Ovarian Drilling for PCOS
Laparoscopic ovarian drilling can trigger ovulation in those with PCOS, however it is a surgical treatment, and is presently considered more of a “last try” to be used in women who are still not ovulating after losing weight and taking fertility medications. A small incision is made at the belly button by the surgeon while you are out, under general anesthesia. A tube will then be placed in the incision to inflate the abdomen with a small amount of carbon dioxide gas to enable the surge to insert the laparoscope with no damage to your internal organs. Once the laparoscope is in place, the surgeon can look around your insides at your internal organs.
Ovarian Drilling Procedure
Once the surgeon is able to see your ovaries, he will do the ovarian drilling—the goal is to destroy the testosterone producing tissue of the ovary.
There are generally small follicles which are visible on the surface of the ovary; this is where the electrical or laser energy will be directed, as this is presumed to be the spots where hormone production is at its maximum.
Your surgeon will make anywhere from 4-20 holes in each ovary, which are approximately 3 millimeters wide and 3 millimeters deep. While surgeons generally choose to perform the ovarian drilling on both ovaries, there have been reports of successful treatment of only one ovary.

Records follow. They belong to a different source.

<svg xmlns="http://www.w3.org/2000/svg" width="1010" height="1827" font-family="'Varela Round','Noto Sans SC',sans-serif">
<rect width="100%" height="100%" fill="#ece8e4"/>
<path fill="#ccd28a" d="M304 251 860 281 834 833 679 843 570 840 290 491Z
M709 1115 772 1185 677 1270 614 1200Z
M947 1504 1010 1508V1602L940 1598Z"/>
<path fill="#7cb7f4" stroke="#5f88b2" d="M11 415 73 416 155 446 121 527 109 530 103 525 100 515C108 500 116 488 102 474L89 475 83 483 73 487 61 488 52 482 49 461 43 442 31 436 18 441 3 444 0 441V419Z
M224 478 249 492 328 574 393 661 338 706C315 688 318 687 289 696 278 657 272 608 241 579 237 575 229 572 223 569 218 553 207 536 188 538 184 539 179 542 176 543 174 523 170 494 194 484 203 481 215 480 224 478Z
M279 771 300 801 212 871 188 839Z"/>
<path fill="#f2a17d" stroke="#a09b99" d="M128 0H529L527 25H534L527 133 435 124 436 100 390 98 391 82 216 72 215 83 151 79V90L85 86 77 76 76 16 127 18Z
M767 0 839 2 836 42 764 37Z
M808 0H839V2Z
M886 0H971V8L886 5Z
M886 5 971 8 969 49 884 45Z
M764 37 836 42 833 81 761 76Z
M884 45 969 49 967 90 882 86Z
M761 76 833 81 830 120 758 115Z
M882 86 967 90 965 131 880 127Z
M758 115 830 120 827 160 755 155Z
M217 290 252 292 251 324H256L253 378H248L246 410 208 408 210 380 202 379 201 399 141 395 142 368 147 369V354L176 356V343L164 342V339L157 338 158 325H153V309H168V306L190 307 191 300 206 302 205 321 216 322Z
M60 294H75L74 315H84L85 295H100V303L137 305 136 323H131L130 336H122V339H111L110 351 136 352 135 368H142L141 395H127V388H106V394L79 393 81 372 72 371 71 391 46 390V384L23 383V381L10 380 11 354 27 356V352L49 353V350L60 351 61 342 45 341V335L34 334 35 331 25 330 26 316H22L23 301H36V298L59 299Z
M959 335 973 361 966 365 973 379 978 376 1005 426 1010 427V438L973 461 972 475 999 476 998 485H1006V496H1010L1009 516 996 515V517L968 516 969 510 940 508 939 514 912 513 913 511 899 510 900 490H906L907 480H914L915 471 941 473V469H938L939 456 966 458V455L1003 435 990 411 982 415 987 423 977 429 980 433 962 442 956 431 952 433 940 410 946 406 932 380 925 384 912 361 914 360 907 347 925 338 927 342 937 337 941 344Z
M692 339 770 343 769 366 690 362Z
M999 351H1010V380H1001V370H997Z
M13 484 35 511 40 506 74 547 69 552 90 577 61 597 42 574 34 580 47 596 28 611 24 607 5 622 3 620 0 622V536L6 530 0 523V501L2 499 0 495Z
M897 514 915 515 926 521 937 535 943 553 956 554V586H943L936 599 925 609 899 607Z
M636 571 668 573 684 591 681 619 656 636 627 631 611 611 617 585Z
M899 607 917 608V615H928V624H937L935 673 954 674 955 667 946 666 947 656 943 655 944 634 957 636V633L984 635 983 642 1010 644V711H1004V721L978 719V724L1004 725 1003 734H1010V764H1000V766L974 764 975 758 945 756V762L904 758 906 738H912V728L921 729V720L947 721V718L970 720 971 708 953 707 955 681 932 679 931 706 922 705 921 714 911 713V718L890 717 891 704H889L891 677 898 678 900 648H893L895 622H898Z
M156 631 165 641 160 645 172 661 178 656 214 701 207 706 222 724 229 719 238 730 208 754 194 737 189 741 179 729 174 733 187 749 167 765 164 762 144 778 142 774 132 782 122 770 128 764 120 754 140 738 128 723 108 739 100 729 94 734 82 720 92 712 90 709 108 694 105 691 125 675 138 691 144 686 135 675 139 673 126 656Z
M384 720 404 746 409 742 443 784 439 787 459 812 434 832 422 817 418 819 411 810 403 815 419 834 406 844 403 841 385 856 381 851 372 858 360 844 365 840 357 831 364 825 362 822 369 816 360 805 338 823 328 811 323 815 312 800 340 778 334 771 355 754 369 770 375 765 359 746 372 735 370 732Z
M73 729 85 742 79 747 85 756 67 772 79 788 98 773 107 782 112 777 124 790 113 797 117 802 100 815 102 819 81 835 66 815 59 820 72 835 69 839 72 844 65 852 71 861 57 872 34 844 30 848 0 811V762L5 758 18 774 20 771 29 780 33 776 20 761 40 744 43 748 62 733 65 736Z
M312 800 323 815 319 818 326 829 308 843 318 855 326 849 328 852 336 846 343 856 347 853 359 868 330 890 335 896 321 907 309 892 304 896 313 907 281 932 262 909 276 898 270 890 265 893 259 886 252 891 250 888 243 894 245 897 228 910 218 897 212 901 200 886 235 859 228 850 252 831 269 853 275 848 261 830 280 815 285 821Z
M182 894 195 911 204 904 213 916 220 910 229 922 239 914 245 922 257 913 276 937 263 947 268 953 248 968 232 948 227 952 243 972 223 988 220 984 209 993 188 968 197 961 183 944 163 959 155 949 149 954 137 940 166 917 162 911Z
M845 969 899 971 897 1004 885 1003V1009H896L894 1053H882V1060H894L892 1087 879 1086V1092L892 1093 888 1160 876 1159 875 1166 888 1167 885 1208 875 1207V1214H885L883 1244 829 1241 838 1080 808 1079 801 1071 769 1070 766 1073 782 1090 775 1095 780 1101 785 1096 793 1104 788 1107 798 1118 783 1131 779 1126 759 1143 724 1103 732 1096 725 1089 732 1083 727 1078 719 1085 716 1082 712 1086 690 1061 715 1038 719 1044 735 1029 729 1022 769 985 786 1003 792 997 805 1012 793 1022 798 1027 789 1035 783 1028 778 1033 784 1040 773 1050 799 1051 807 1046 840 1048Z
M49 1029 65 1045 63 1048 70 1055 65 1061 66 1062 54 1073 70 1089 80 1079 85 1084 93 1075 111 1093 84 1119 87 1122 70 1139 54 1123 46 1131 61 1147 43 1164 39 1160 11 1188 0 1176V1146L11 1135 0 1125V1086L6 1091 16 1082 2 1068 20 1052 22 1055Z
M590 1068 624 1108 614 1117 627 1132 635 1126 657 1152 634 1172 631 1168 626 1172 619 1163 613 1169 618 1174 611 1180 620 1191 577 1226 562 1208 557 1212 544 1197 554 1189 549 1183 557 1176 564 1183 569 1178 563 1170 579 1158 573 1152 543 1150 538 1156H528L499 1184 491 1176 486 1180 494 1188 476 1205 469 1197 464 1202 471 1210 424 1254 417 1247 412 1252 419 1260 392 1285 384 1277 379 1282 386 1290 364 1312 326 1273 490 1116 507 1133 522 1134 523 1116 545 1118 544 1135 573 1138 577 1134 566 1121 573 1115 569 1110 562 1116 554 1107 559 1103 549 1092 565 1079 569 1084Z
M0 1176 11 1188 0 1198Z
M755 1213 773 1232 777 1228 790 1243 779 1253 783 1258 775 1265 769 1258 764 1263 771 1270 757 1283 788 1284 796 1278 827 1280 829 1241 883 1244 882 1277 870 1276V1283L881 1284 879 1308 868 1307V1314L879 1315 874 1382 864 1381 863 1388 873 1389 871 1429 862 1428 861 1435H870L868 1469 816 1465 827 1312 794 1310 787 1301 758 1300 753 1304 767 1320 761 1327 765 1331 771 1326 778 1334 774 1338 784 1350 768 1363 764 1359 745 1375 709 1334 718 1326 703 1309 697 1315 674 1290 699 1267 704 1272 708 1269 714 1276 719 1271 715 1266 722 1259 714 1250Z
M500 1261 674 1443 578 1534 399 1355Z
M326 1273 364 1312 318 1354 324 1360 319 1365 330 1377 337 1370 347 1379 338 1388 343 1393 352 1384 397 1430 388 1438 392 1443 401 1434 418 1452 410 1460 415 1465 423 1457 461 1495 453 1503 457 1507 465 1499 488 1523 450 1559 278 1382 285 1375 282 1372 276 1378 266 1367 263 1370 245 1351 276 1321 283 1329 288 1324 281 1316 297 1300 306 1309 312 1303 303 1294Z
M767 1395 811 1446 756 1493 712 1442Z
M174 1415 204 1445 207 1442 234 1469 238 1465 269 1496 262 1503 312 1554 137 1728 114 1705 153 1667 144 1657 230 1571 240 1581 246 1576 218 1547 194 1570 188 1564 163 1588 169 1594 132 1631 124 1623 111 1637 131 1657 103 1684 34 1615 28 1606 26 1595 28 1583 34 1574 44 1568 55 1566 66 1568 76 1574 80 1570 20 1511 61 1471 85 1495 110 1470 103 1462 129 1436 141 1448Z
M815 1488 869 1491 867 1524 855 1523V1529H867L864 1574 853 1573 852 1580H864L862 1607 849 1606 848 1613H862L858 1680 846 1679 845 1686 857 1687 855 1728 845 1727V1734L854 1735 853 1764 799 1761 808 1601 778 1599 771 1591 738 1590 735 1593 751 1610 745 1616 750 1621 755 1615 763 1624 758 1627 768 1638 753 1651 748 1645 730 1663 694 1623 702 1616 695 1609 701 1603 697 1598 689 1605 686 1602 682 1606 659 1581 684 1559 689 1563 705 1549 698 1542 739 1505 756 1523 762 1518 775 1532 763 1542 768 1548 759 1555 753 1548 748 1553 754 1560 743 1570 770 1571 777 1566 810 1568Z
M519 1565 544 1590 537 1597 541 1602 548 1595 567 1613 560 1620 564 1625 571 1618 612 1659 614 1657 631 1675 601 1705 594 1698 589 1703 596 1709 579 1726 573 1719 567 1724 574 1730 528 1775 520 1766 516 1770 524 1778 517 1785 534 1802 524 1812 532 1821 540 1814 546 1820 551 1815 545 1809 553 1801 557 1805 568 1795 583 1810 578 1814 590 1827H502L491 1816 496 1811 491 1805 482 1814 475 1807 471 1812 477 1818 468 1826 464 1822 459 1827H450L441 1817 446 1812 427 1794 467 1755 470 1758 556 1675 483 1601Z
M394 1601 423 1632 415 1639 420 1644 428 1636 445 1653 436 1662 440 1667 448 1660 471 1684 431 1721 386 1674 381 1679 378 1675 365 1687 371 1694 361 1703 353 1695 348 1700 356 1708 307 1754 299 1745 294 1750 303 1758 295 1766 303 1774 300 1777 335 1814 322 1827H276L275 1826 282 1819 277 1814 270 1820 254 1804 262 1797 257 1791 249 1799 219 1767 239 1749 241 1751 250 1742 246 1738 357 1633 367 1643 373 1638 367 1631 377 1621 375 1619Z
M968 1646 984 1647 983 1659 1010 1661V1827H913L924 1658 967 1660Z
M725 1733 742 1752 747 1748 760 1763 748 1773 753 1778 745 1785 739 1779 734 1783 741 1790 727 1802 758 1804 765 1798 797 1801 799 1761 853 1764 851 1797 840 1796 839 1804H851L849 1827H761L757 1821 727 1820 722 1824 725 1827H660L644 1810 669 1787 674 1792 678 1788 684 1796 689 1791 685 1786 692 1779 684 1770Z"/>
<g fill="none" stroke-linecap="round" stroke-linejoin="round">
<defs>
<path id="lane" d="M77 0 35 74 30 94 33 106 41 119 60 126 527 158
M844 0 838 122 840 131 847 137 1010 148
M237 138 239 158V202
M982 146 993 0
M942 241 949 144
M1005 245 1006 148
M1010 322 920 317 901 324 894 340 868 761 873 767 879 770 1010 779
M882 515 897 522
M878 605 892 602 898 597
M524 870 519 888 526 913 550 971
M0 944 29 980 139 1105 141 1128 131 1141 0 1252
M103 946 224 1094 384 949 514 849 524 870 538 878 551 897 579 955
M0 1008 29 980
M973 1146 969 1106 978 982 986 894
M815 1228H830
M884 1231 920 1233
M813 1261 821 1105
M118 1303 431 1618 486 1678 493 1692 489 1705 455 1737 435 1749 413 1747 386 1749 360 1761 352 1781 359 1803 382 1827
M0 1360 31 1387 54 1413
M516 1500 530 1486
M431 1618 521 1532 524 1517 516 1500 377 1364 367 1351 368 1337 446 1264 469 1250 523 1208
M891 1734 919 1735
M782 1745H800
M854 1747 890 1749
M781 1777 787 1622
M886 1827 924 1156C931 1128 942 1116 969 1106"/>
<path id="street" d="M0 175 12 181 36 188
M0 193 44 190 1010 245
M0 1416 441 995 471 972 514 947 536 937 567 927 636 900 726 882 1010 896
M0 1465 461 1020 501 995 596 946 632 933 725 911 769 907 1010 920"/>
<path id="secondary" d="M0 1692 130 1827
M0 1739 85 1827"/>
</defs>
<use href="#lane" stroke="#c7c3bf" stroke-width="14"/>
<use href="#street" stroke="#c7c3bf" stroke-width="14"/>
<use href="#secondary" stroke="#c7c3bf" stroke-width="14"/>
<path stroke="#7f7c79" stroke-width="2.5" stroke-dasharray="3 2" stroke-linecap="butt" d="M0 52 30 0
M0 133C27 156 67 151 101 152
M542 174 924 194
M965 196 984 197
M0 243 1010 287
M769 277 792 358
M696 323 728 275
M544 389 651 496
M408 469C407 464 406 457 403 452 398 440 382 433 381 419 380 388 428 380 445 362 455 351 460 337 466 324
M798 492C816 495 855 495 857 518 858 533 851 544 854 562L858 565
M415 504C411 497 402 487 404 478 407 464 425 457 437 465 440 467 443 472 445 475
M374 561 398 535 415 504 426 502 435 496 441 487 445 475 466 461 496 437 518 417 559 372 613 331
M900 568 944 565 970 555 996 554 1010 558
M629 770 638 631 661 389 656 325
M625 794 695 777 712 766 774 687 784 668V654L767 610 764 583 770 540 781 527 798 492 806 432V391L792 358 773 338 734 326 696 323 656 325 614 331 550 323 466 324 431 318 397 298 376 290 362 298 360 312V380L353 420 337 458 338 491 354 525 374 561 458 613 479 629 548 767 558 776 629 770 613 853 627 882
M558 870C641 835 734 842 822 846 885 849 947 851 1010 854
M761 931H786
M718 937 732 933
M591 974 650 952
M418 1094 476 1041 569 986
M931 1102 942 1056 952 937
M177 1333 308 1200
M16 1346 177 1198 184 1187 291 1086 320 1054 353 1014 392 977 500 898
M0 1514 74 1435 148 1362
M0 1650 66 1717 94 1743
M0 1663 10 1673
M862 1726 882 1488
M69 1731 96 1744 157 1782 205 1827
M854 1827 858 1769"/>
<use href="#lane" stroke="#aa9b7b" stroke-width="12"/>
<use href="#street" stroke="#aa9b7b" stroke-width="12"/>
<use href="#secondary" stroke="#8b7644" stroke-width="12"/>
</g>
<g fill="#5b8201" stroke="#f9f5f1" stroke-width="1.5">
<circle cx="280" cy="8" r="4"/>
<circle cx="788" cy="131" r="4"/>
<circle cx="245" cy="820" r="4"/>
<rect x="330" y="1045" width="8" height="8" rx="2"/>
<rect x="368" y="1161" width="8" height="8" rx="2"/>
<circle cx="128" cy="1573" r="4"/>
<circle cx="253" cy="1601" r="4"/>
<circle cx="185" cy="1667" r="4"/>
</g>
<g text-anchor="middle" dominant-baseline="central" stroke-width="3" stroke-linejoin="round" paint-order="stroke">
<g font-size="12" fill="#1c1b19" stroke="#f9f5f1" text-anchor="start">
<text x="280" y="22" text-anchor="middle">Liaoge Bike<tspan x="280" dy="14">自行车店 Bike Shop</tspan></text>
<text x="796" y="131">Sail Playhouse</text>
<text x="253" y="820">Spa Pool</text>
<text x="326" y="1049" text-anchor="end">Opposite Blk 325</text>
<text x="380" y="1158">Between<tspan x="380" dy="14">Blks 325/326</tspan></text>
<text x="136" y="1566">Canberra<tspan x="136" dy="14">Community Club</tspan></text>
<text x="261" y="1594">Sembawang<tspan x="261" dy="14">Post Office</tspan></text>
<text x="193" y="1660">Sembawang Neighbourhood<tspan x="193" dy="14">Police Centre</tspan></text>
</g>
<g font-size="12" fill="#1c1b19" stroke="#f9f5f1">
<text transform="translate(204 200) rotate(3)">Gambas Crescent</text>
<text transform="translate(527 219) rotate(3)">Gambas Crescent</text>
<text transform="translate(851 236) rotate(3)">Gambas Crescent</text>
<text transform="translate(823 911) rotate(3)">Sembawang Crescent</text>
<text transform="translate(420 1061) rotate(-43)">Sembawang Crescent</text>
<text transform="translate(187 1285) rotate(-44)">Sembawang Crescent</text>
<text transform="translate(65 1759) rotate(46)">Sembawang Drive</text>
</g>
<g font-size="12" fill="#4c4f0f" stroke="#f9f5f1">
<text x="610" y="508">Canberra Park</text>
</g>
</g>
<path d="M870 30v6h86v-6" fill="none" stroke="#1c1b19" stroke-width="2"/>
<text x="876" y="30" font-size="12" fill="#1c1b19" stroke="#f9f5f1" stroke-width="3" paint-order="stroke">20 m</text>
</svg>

Your surgeon will attempt to keep the areas of ovarian drilling as far away from your fallopian tubes as possible to limit the chances of tubal scarring.
Some surgeons will wrap your ovaries with a specific dissolvable material to inhibit scar formation, but despite best efforts, adhesions around the tubes and ovaries do occur after ovarian drilling.

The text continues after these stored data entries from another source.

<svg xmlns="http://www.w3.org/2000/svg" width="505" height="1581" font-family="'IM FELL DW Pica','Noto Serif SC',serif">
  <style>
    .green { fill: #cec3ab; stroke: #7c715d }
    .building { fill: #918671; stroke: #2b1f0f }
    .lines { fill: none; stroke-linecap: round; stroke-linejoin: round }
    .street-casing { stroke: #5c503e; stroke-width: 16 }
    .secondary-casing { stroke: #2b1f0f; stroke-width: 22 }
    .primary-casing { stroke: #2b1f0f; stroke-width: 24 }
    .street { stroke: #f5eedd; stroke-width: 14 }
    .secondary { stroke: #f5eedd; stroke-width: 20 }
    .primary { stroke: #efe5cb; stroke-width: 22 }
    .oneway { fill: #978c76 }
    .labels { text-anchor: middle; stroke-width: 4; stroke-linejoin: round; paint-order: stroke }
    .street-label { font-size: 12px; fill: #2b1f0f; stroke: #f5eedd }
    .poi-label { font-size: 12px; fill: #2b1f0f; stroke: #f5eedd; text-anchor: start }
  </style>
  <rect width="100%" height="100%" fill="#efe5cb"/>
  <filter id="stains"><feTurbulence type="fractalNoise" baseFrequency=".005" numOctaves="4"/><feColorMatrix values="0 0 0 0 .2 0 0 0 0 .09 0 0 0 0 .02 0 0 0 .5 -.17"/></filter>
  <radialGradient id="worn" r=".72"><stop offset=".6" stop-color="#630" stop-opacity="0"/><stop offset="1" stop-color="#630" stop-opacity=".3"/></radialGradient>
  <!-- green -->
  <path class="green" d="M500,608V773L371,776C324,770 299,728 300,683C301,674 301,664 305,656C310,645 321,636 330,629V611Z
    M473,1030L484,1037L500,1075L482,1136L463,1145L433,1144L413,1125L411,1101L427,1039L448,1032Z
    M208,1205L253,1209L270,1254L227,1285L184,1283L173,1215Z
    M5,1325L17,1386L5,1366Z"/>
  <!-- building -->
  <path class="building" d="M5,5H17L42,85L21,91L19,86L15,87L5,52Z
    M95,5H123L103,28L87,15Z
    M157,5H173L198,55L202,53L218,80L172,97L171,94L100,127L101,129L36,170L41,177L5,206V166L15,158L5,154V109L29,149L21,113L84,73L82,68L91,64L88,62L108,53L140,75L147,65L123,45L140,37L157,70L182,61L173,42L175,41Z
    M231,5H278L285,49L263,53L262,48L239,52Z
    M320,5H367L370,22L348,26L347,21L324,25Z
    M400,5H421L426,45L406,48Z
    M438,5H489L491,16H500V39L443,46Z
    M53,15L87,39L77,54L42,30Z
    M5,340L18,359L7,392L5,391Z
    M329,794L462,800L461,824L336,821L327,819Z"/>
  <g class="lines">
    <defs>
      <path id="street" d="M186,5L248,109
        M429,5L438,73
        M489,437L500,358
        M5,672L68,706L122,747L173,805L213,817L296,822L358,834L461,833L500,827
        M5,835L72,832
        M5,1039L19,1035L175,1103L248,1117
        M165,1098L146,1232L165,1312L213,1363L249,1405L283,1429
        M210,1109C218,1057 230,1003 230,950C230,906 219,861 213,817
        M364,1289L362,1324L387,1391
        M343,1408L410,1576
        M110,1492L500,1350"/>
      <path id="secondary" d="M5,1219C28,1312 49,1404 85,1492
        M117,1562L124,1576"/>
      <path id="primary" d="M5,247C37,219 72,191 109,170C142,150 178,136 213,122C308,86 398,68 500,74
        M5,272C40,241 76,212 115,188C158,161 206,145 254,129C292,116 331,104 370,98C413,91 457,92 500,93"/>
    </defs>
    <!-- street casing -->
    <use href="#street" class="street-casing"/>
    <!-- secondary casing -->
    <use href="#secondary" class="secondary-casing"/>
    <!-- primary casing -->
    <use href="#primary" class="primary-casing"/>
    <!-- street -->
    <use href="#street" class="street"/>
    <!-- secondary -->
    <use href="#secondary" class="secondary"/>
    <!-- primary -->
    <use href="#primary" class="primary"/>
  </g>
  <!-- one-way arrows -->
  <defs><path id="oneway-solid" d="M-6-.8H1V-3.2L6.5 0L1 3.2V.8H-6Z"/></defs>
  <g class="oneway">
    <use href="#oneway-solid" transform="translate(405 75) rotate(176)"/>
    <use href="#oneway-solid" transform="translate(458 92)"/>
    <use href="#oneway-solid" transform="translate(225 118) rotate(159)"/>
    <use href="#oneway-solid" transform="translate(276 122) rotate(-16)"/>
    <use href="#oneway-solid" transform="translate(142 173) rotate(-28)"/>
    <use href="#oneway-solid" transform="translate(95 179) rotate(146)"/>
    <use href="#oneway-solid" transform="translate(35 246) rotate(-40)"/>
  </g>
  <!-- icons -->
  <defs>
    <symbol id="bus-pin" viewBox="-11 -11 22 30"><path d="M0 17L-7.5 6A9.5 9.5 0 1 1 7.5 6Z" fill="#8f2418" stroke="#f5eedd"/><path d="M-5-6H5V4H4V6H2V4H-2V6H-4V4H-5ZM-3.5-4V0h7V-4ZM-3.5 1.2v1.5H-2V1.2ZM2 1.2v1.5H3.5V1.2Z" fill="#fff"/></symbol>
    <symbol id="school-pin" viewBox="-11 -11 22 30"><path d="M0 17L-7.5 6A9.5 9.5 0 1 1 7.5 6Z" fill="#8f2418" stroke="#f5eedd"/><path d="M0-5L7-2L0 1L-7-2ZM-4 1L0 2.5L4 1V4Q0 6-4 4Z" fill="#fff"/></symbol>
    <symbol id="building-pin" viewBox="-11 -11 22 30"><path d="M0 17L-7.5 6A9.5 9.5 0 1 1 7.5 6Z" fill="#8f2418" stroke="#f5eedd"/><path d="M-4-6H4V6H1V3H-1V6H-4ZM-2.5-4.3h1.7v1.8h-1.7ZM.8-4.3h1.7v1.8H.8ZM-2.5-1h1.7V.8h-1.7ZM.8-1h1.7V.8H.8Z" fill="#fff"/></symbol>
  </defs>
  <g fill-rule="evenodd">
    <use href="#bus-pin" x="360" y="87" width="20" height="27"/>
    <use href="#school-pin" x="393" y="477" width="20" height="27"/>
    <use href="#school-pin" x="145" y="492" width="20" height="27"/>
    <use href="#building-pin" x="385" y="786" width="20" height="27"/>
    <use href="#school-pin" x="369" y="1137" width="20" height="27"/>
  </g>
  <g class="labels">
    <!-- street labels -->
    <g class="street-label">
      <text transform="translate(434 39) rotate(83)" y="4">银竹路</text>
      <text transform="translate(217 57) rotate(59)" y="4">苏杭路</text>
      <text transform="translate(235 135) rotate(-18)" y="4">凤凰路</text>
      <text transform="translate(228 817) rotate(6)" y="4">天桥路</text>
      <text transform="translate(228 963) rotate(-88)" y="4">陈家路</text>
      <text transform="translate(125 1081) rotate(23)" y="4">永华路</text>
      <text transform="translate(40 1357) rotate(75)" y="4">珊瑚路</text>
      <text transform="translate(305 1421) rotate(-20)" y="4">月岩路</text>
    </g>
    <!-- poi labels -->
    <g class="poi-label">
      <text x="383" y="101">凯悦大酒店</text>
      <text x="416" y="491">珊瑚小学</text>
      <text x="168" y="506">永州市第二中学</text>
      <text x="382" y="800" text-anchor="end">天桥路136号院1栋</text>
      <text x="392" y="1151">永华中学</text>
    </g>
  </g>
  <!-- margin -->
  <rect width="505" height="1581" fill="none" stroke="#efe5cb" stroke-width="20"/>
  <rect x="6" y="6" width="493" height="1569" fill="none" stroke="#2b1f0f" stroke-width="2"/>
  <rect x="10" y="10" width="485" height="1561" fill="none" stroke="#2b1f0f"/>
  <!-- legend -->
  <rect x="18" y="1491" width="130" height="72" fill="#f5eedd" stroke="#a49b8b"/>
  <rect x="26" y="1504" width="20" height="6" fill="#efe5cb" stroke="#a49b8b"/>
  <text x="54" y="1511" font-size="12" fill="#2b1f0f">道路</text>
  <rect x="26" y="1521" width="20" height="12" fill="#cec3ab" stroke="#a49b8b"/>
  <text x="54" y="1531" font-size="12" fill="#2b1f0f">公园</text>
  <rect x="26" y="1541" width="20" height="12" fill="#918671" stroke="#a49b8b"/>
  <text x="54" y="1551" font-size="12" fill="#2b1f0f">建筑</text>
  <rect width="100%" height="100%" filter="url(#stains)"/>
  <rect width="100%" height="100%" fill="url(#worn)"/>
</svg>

Success Rates for Ovarian Drilling
It has been noticed that success rates for this procedure tend to be better in patients who were at or near their ideal body rate as opposed to the patients who remained obese at the time of the surgery.
Success rates for future ovulation range from 53% to 92%, with a slightly higher success rate when using electrical energy, which tends to destroy more tissue.
More specifically, approximately 80% of patients who underwent ovarian drilling resumed ovulation, while nearly 50% were able to become pregnant.
Patients who are not ovulating after an ovarian drilling procedure have been shown, in many cases, to be more responsive to clomiphene citrate, even if they were previously impervious to the drug.
After Ovarian Drilling
After you have had laparoscopic ovarian drilling, you will likely go home the same day, and can resume your regular activities within 24 hours.
Your risks from this procedure include infections from the incision, bleeding from the incision, pain after the procedure, problems caused by anesthesia, adhesions or scarring inside the body or internal bleeding, although serious complications are rare.
If you have explored many other options for PCOS, with little or no success, ovarian drilling may be a treatment for you, giving you a possible 50% increased chance of being able to get pregnant.